The board concurs with the appellant that the question of whether the combined administration of abiraterone acetate and prednisone leads to increased efficacy is not relevant in the context of sufficiency of disclosure: indeed, an improvement is not required by the claims (see also T 1616/09, point 6.2.3 of the Reasons). Whether the co-administration of prednisone leads to any beneficial effects beyond those that could and would have been expected are issues that may be relevant in the discussion of inventive step, but not that of sufficiency of disclosure.
5.10 The board agrees with the examining division that the application does not contain any information that prednisone has a direct effect on a metabolic mechanism specifically involved in prostate cancer. However, in the board's judgement, the inhibitory effect of glucocorticoids on prostate cancer cell growth was already known in the art, as set out in point 5.5 above, and did not need to be demonstrated. Moreover, the co-administration of glucocorticoids in combination with adrenal androgen inhibitors was common practice. Hence, based on their common general knowledge, the skilled person had no serious reason to doubt the suitability of the co-administration of prednisone in a method of treating prostate cancer. As explained in point 5.9 above, whether any unexpected beneficial effects are obtained is a matter that will have to be discussed in the context of inventive step.
5.11 The examining division also pointed to the statement in document D1 that further studies were needed to ascertain whether concomitant therapy with glucocorticoids was necessary (see D1, page 2323, right-hand column, last paragraph). However, this statement is not a contraindication for the co-administration of glucocorticoids in the treatment of prostate cancer. It merely informs the skilled person that it is not yet certain whether the co-administration of glucocorticoids, which is standard practice in treatment with adrenal androgen inhibitors, is indeed necessary. The fact that in D1 the patients were not allowed to take steroids represents good scientific practice in the board's opinion. The purpose of D1 is to examine the efficacy of abiraterone acetate; steroids on the other hand may also have an antitumour effect on prostate cancer by the suppression of adrenal androgens due to negative feedback on the pituitary gland (see D16, page 553, right-hand column, first complete paragraph).
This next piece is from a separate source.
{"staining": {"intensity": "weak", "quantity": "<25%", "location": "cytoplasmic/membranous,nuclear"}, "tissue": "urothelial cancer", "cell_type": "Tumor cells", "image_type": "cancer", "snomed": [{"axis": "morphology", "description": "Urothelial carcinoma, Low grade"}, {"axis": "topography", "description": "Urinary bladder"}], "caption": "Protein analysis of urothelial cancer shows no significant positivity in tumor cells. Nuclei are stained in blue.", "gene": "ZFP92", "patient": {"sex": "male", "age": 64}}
5.12 For the reasons given above, the board concludes that the subject-matter of auxiliary request 9 is sufficiently disclosed. The requirement of Article 83 EPC is therefore met.
6. Remittal
6.1 The board notes that the examining division in its communication dated 13 March 2018, on which the decision under appeal is based, assessed solely priority and sufficiency of disclosure. No other requirements for patentability of the subject-matter currently claimed were discussed and decided on.
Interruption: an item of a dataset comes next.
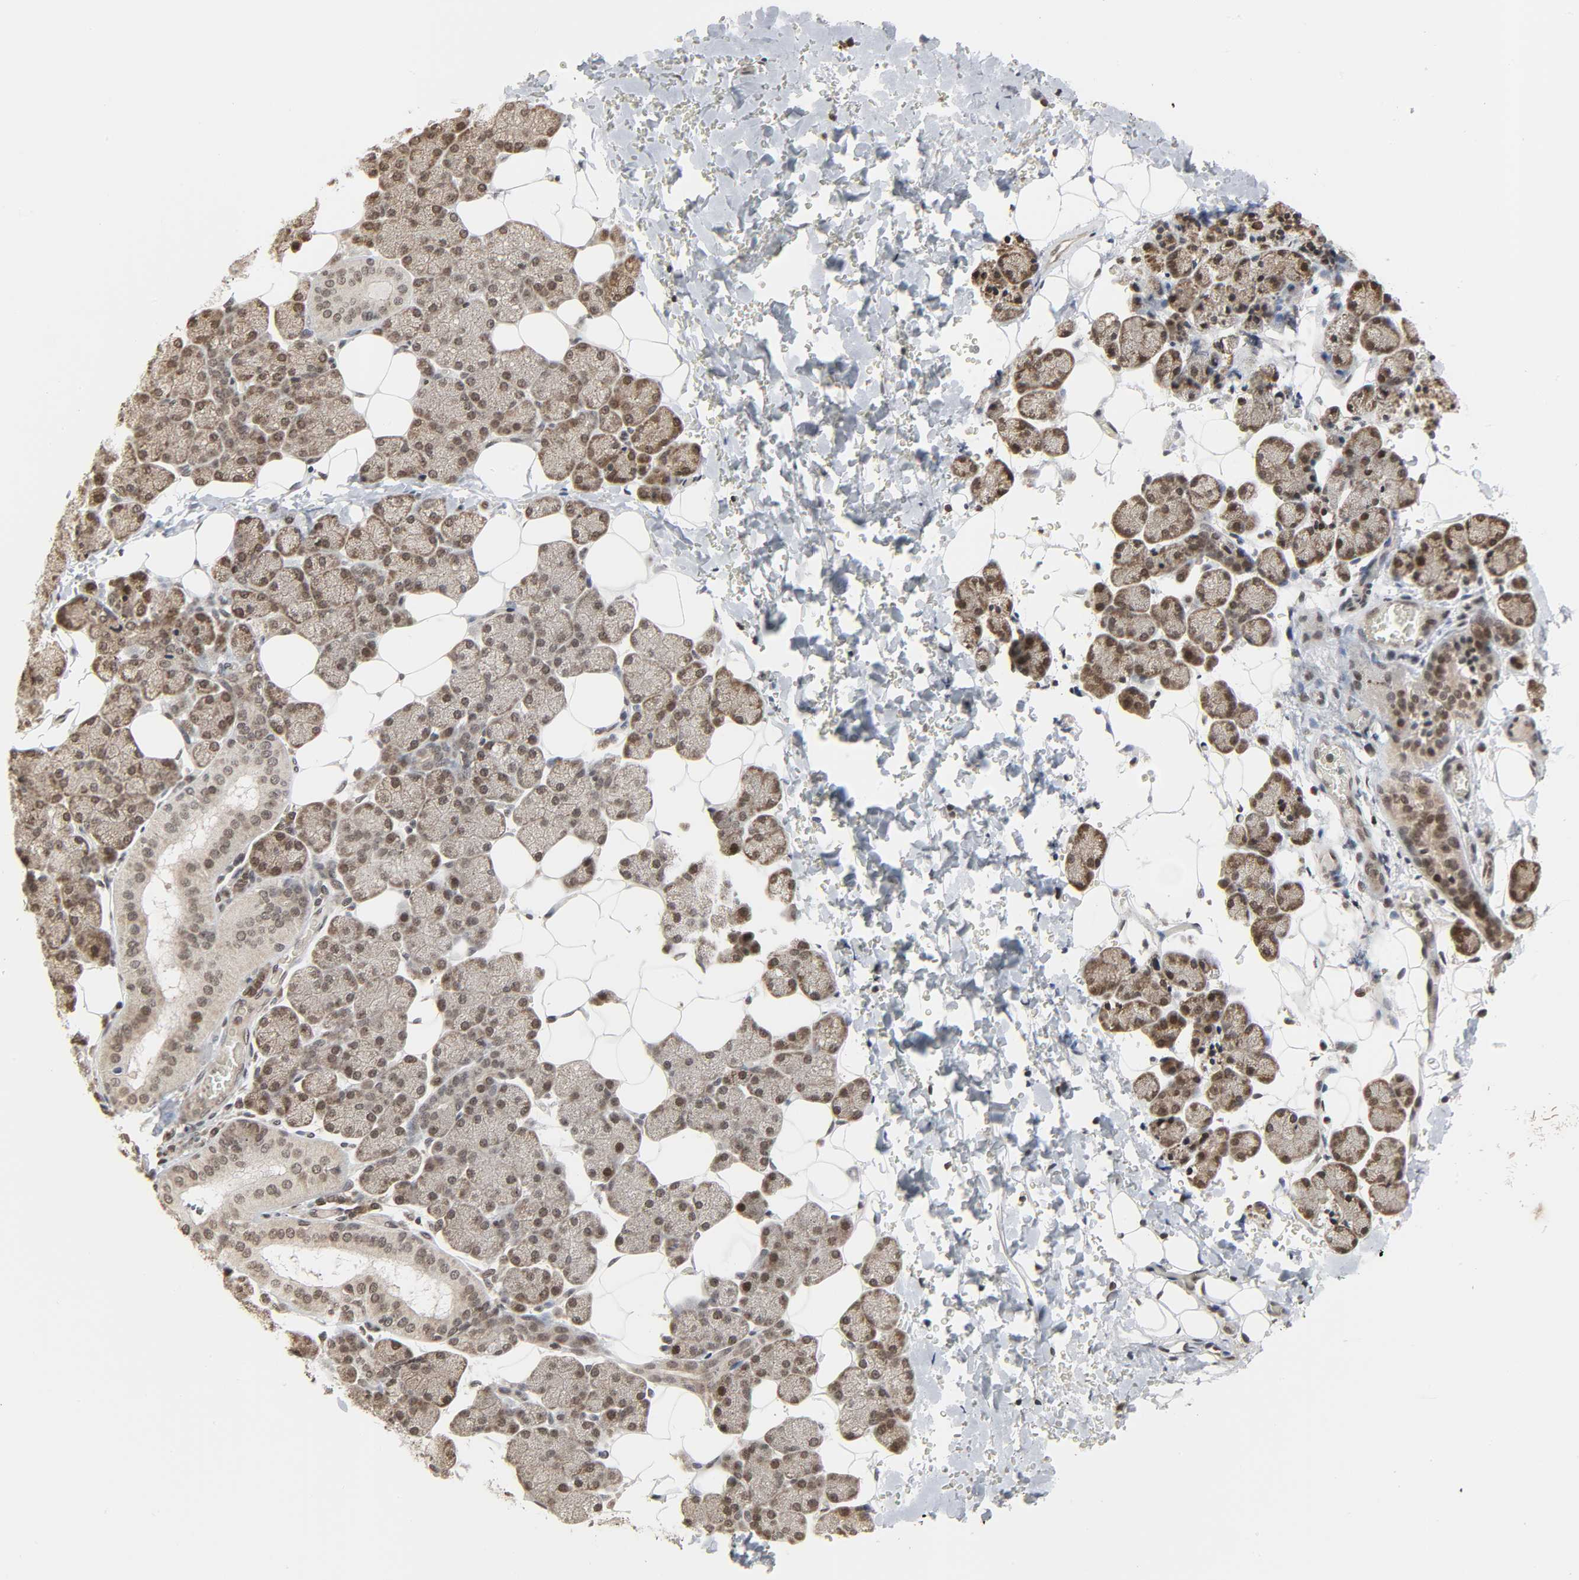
{"staining": {"intensity": "moderate", "quantity": "25%-75%", "location": "nuclear"}, "tissue": "salivary gland", "cell_type": "Glandular cells", "image_type": "normal", "snomed": [{"axis": "morphology", "description": "Normal tissue, NOS"}, {"axis": "topography", "description": "Lymph node"}, {"axis": "topography", "description": "Salivary gland"}], "caption": "Glandular cells show medium levels of moderate nuclear expression in about 25%-75% of cells in benign human salivary gland.", "gene": "XRCC1", "patient": {"sex": "male", "age": 8}}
6.2 Having regard to the primary object of the appeal proceedings, which is to review the decision under appeal in a judicial manner (Article 12(2) RPBA 2020) and not to conduct a complete examination of the application, the board considers the fact that the examining division has not yet taken an appealable decision upon all requirements for patentability to be a special reason within the meaning of Article 11 RPBA 2020 justifying remittal.
6.3 In exercising its discretion under Article 111(1) EPC, the board therefore remits the case to the examining division for further prosecution.
Auxiliary requests 11, 13 and 15
7. Since auxiliary request 9 (main request) is found to comply with Article 83 EPC and is remitted to the examining division for the reasons set out above, there is no need for the board to decide on the lower-ranking auxiliary requests 11, 13 and 15.
Order
For these reasons it is decided that:
1. The decision under appeal is set aside.
2. The case is remitted to the examining division for further prosecution based on the main request filed as auxiliary request 9 by letter dated 24 July 2020.